Reassured on this point, Amanda knelt up, and looked down at her rescuer over the side of the cart. ‘Where are you going yourself?’ she asked chattily.

‘Back home,’ he replied. ‘Leastways –’

‘Where is your home? Is it on this road?’

He shook his head, jerking his thumb towards the south. ‘Whitethorn Farm,’ he explained laconically.

‘Oh!’ Amanda looked thoughtfully at him, considering a new scheme. A slow tide of bashful crimson crept up to the roots of his hair; he smiled shyly up at her, and then looked quickly away, in case she should be affronted. But the smile decided the matter. ‘Do you live there with your mother?’ asked Amanda.

‘Ay. And me dad. It’s Dad’s farm, and Granfer’s afore him, and me great-granfer’s afore him,’ he said, becoming loquacious.

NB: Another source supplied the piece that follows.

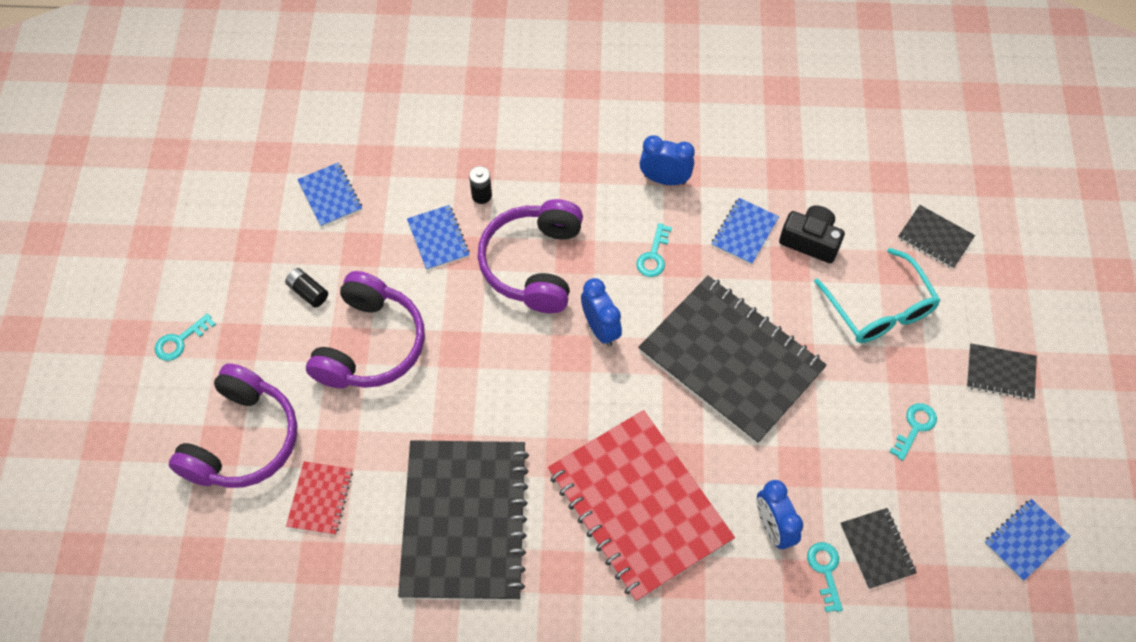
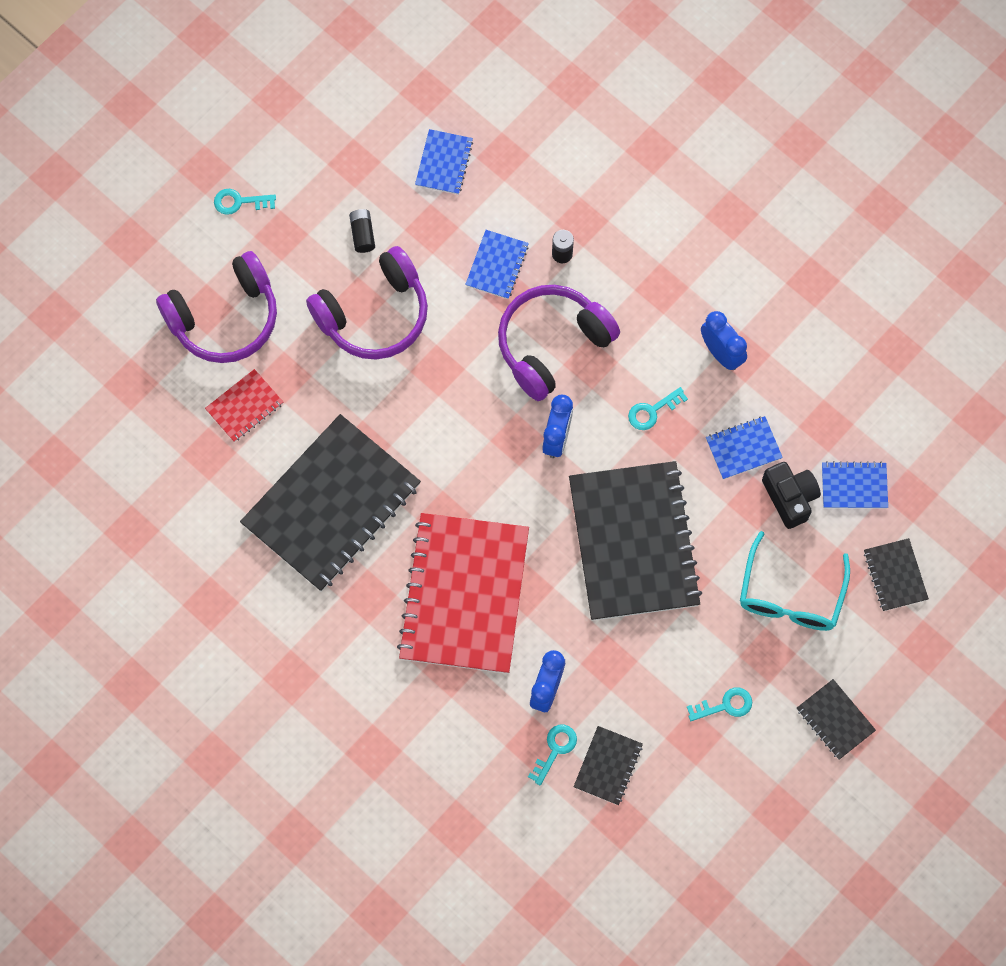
camera: 40 degrees right, 10 degrees up
blue notebook [984,499,1071,581] -> blue notebook moved to [822,461,888,508]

‘Would your mother let me stay there for a little while, do you think?’

This brought his head round again. He had not the smallest notion of what his mother’s views might be, but he said ecstatically: ‘Ay!’

‘Good!’ said Amanda. ‘It so happens that I never thought of it before, but I now see that the thing for me to do is to become a dairymaid. I should like it of all things! I daresay you could teach me how to milk a cow, couldn’t you?’

Mr Ninfield, dazzled by the very thought of teaching a fairy princess to milk a cow, gulped, and uttered once again his favourite monosyllable: ‘Ay!’ He then fell into a daze, from which he was recalled by the sight of an approaching vehicle. He pointed this out to Amanda, but she had seen it already, and had disappeared from view. He gave it as his opinion that she had best remain hid until they reached the lane leading, by way of the village of Keyston, to Whitethorn Farm. Fortunately, since she found it extremely uncomfortable to crouch on the floor of the cart, this was not very far distant. As soon as Mr Ninfield told her that they had left the post-road, she bobbed up again, and desired him to lift her down, so that she could ride on the shaft, as he was now doing.

‘For it smells of hens on the floor,’ she informed him, ‘besides being very dirty. Do you think your mother would be vexed if we ate some of these pickled cherries? I am excessively hungry!’

‘No,’ said Mr Ninfield, for the second time recklessly committing his parent.